Vanessa Corkery Per. A

1)
Rembrandt Van Rijn
1606
Netherlands
Kathe Kollowitz
1914
Belgium

Vincent Van Gough
1889
oil on canvas
Paris France

Paul Gauguin
1888
Spain
Gregory Gillespie
Italy
1901
Pablo Picasso
1901
Italy

Paul Cezanne
1879
Russia
Susanna Coffey
1994
New York, New York


Brett Gamache
Italy
2001



2) Out of all these self portraits, Brett Gamache, Susanna Coffey, and Pablo Picasso, they all have a certain style or mood to them. Brett Gamache’s portrait has more shadows and has a higher contrast than Susanna Coffey or Pablo Picasso. They are all life like paintings done in oil but they create a different mood done by the artist. Brett Gamache was enforcing a very sad or relaxed mood in his self portrait. Susanna Coffey was trying to create a painting with blue tones and closely related colors. The self portrait painting of Pablo Picasso has dark shades of blues as it goes with his dark clothing and hair. He most likely thought of these colors and they would stand out since that is what it seemed that he was going for. His face is white and the composition has a high contrast against the black and blue tones.

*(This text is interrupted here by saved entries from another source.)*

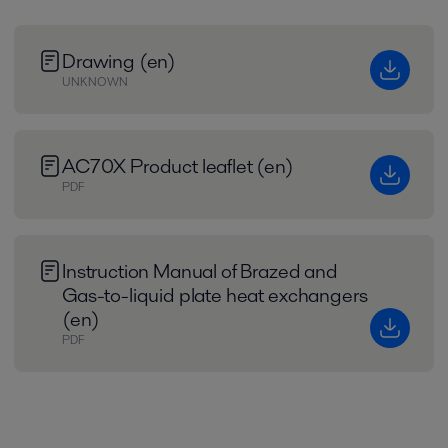
Drawing (en)
UNKNOWN
AC70X Product leaflet (en)
PDF
Instruction Manual of Brazed and
Gas-to-liquid plate heat exchangers
(en)
PDF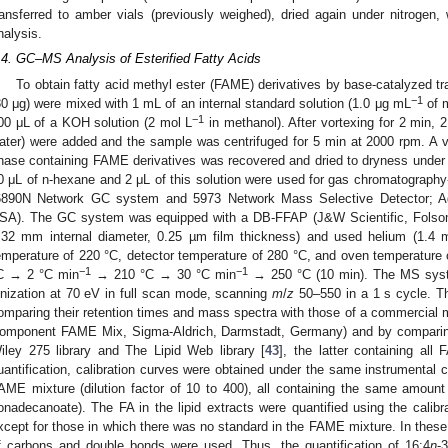
ransferred to amber vials (previously weighed), dried again under nitrogen
nalysis.
.4. GC–MS Analysis of Esterified Fatty Acids
To obtain fatty acid methyl ester (FAME) derivatives by base-catalyzed tr
−1
30 μg) were mixed with 1 mL of an internal standard solution (1.0 μg mL
of m
−1
00 μL of a KOH solution (2 mol L
in methanol). After vortexing for 2 min,
ater) were added and the sample was centrifuged for 5 min at 2000 rpm. A v
hase containing FAME derivatives was recovered and dried to dryness under
0 μL of n-hexane and 2 μL of this solution were used for gas chromatograp
6890N Network GC system and 5973 Network Mass Selective Detector; Agi
SA). The GC system was equipped with a DB-FFAP (J&W Scientific, Folso
.32 mm internal diameter, 0.25 µm film thickness) and used helium (1.4
emperature of 220 °C, detector temperature of 280 °C, and oven temperature
−1
−1
C → 2 °C min
→ 210 °C → 30 °C min
→ 250 °C (10 min). The MS syst
onization at 70 eV in full scan mode, scanning
m
/
z
50–550 in a 1 s cycle. Th
omparing their retention times and mass spectra with those of a commercial
omponent FAME Mix, Sigma-Aldrich, Darmstadt, Germany) and by comparing 
iley 275 library and The Lipid Web library [
43
], the latter containing all
uantification, calibration curves were obtained under the same instrumental co
AME mixture (dilution factor of 10 to 400), all containing the same amount 
onadecanoate). The FA in the lipid extracts were quantified using the calibr
xcept for those in which there was no standard in the FAME mixture. In these
f carbons and double bonds were used. Thus, the quantification of 16:4
n
-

3) The strongest self portrait is Brett Gamache. He made his self portrait stand out in such a way that made me really like it. He created a sense of realism that he made himself seem life like. It was even more interesting to me because when I met him last year I had a sense of what he looked like and then I see the self portrait painting that he had done and it is almost exactly like him. The colors that Brett used made a balance and everything balanced out with the colors and tones that he used for each section the right shade was used to achieve this realism. All of these hues and shades of tones applied in such contrast created the certain form as a person would be shaped as and Brett did this in a special way which he achieved this form as so perfect to the form of himself. Throughout the composition, with all of the realistic forms, contrast, textures, values, and tones they come together to create an emphasis, a focal point in the composition. In the painting it would be Brett’s face since that is the subject matter of his self portrait and the first thing that the viewer is drawn to when they see the painting.


4) An artist might choose to focus on self portraits because they may be drawn to how they look and they may like painting someone that they know really well as themselves. As the artist paints this picture of themselves again and again they may come to find out that each self portrait that they paint will get better and better at it and they will look more like themselves as they do these portraits. Certain artists may be drawn to this kind of art as they enjoy doing it and seeing their improvements. There are also so many different styles and mediums that artists can use, they may like to do a self portrait of themselves and then render a bunch in a different mood, style, or medium. They can paint, do oil pastel, oil painting, pencil, chalk pastel, etc. But most famous artists use oil painting as the most common for self portraits.